8. Conclusions and future scope
This paper presents KLAUS-Tr, a novel system that leverages the potential of machine-learning and knowledge representation technologies to solve the TC-AWPs. In brief, given a TC-AWP, our system first identifies the type of each sentence using a statistical classifier and then populates the knowledge extracted from these class-labeled sentences into the ontology structure. Further, we leverage the SWRL rules which are designed to identify the inconsistent TC-AWPs and also solve the consistent TC-AWPs. As per our understanding of the current literature, our approach is the first to check the validity or otherwise of a given problem text before proceeding to solve it. Indeed, this was possible as our approach is based on the proposed ontology of the TC-AWPs.
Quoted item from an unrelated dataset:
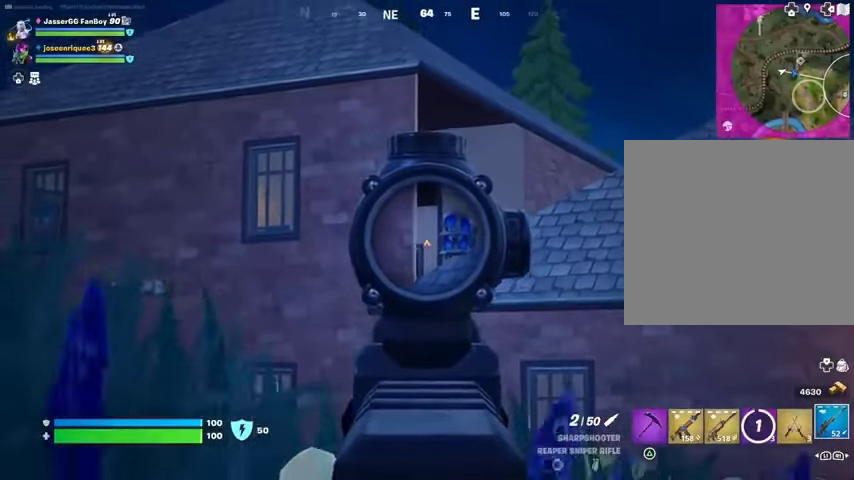
{"dt_ms": 500, "buttons": ["L2"], "left_stick": "down", "right_stick": "center", "events": []}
Our approach of using a formal DL to model the domain knowledge and designing a system to utilize the required domain knowledge turned out to be effective and has given 92% accuracy. We see this as a significant advancement of the state-of-the-art as TC-type AWPs constitute about 40% of the AWPs in the current datasets. The adoption of ontology-based modeling and the SWRL rules to effect an object transfer provides an opportunity to extend the current ontology to the scenario of multiple transfers (that is, AWPs having more than one transfer type sentences). The current AWP datasets do not contain problems involving multiple transfers as tackling single transfer itself is quite a challenging task for the current solvers. It is not difficult to extend our system to solve multiple transfer scenarios, and we see that as an interesting piece of future work. Moreover, a similar approach can be followed to develop a solver for part-whole & age AWPs; however, the domain ontology needs to be developed appropriately. We analyze the other types of AWPs, and as compared to the TC domain, we feel that the part-whole domain may be simple to model, whereas the age domain may be complex, as it requires temporal reasoning.
We envision a future scenario where many such solvers are combined and used to solve generic AWPs along with a problem classifier that determines as to which solver needs to be used on a specific problem text. Since ontology-based modeling of AWPs makes use of description logics and reasoning, automatically generating explanations is an interesting possibility and we plan to focus on this work also in the future. Explaining (automatically generating a textual description) of a solution and similarly explaining why a certain problem was found as inconsistent are two possible things to explore. Our research group is currently working on these future directions, and we hope to flesh out more about these possible research directions in our future work.